S’obstiner à dissocier la réussite entrepreneuriale des questions de santé mentale et de gestion du risque revient à priver les fondatrices d’une analyse stratégique de leurs zones de fragilité et de leur potentiel. Plusieurs pistes, nourries par les retours d’expérience et les analyses du secteur, émergent :

  • Institutionnaliser la prévention : Faire de la santé mentale un axe structurant de l’accompagnement entrepreneurial, en intégrant systématiquement des modules de gestion du stress, d’arbitrage des priorités et de partage des expériences dans les parcours d’incubation/accélération.
  • Développer des collectifs de soutien : Valoriser les logiques de pair-à-pair, de mentorat croisé et de soutien psychologique dédié aux entrepreneures à impact, afin de briser l’isolement des fondatrices et de rendre visible le coût réel du portage du risque.
  • Intégrer la question du temps “invisible” dans l’évaluation : Adapter les indicateurs de performance des dispositifs (bailleurs, accompagnateurs, financeurs) pour comptabiliser et reconnaître la charge mentale et émotionnelle supportée par les fondatrices.
  • Faire évoluer la représentation du leadership : Encourager des modèles pluralistes de leadership, dans lesquels la vulnérabilité et la capacité à déléguer sont reconnues comme des composantes stratégiques de l’engagement, et non comme des faiblesses à dissimuler.

Perspectives : remettre la réalité des fondatrices au cœur de l’accompagnement et de la réussite entrepreneuriale

Aborder la charge mentale et la prise de risque à l’aune des spécificités de l’entrepreneuriat social féminin, c’est sortir de la logique du “parcours du combattant héroïque” pour penser des appuis structurels, durables et adaptés. C’est aussi reconnaître que l’utilité collective générée par ces startups ne saurait justifier l’invisibilisation des risques psychosociaux supportés principalement par les femmes à leur tête.

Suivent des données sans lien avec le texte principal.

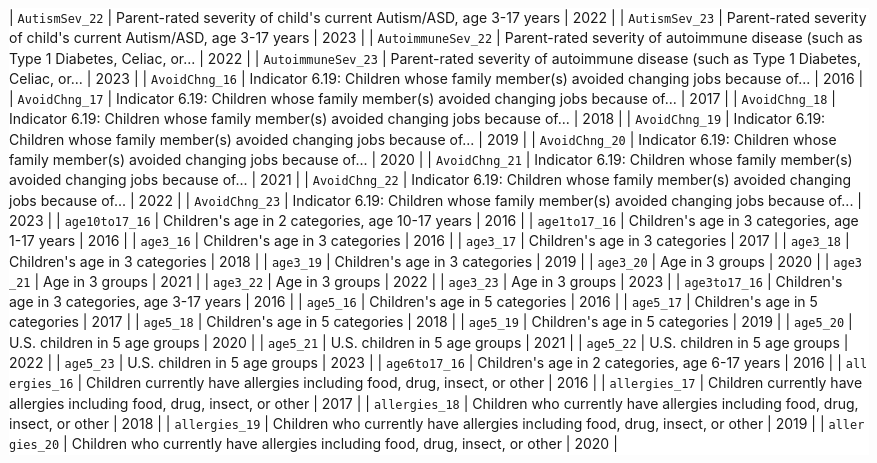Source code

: | `AutismSev_22` | Parent-rated severity of child's current Autism/ASD, age 3-17 years | 2022 |
| `AutismSev_23` | Parent-rated severity of child's current Autism/ASD, age 3-17 years | 2023 |
| `AutoimmuneSev_22` | Parent-rated severity of autoimmune disease (such as Type 1 Diabetes, Celiac, or... | 2022 |
| `AutoimmuneSev_23` | Parent-rated severity of autoimmune disease (such as Type 1 Diabetes, Celiac, or... | 2023 |
| `AvoidChng_16` | Indicator 6.19: Children whose family member(s) avoided changing jobs because of... | 2016 |
| `AvoidChng_17` | Indicator 6.19: Children whose family member(s) avoided changing jobs because of... | 2017 |
| `AvoidChng_18` | Indicator 6.19: Children whose family member(s) avoided changing jobs because of... | 2018 |
| `AvoidChng_19` | Indicator 6.19: Children whose family member(s) avoided changing jobs because of... | 2019 |
| `AvoidChng_20` | Indicator 6.19: Children whose family member(s) avoided changing jobs because of... | 2020 |
| `AvoidChng_21` | Indicator 6.19: Children whose family member(s) avoided changing jobs because of... | 2021 |
| `AvoidChng_22` | Indicator 6.19: Children whose family member(s) avoided changing jobs because of... | 2022 |
| `AvoidChng_23` | Indicator 6.19: Children whose family member(s) avoided changing jobs because of... | 2023 |
| `age10to17_16` | Children's age in 2 categories, age 10-17 years | 2016 |
| `age1to17_16` | Children's age in 3 categories, age 1-17 years | 2016 |
| `age3_16` | Children's age in 3 categories | 2016 |
| `age3_17` | Children's age in 3 categories | 2017 |
| `age3_18` | Children's age in 3 categories | 2018 |
| `age3_19` | Children's age in 3 categories | 2019 |
| `age3_20` | Age in 3 groups | 2020 |
| `age3_21` | Age in 3 groups | 2021 |
| `age3_22` | Age in 3 groups | 2022 |
| `age3_23` | Age in 3 groups | 2023 |
| `age3to17_16` | Children's age in 3 categories, age 3-17 years | 2016 |
| `age5_16` | Children's age in 5 categories | 2016 |
| `age5_17` | Children's age in 5 categories | 2017 |
| `age5_18` | Children's age in 5 categories | 2018 |
| `age5_19` | Children's age in 5 categories | 2019 |
| `age5_20` | U.S. children in 5 age groups | 2020 |
| `age5_21` | U.S. children in 5 age groups | 2021 |
| `age5_22` | U.S. children in 5 age groups | 2022 |
| `age5_23` | U.S. children in 5 age groups | 2023 |
| `age6to17_16` | Children's age in 2 categories, age 6-17 years | 2016 |
| `allergies_16` | Children currently have allergies including food, drug, insect, or other | 2016 |
| `allergies_17` | Children currently have allergies including food, drug, insect, or other | 2017 |
| `allergies_18` | Children who currently have allergies including food, drug, insect, or other | 2018 |
| `allergies_19` | Children who currently have allergies including food, drug, insect, or other | 2019 |
| `allergies_20` | Children who currently have allergies including food, drug, insect, or other | 2020 |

Mettre ces enjeux au centre de l’analyse, de la formation, de l’ingénierie d’accompagnement ou du reporting financier, c’est ouvrir de nouveaux espaces de légitimité pour des trajectoires entrepreneuriales plus saines, plus durables, résolument inclusives. Cela revient, in fine, à permettre à chaque fondatrice de décider, en connaissance de cause, de ses conditions d’engagement et de succès.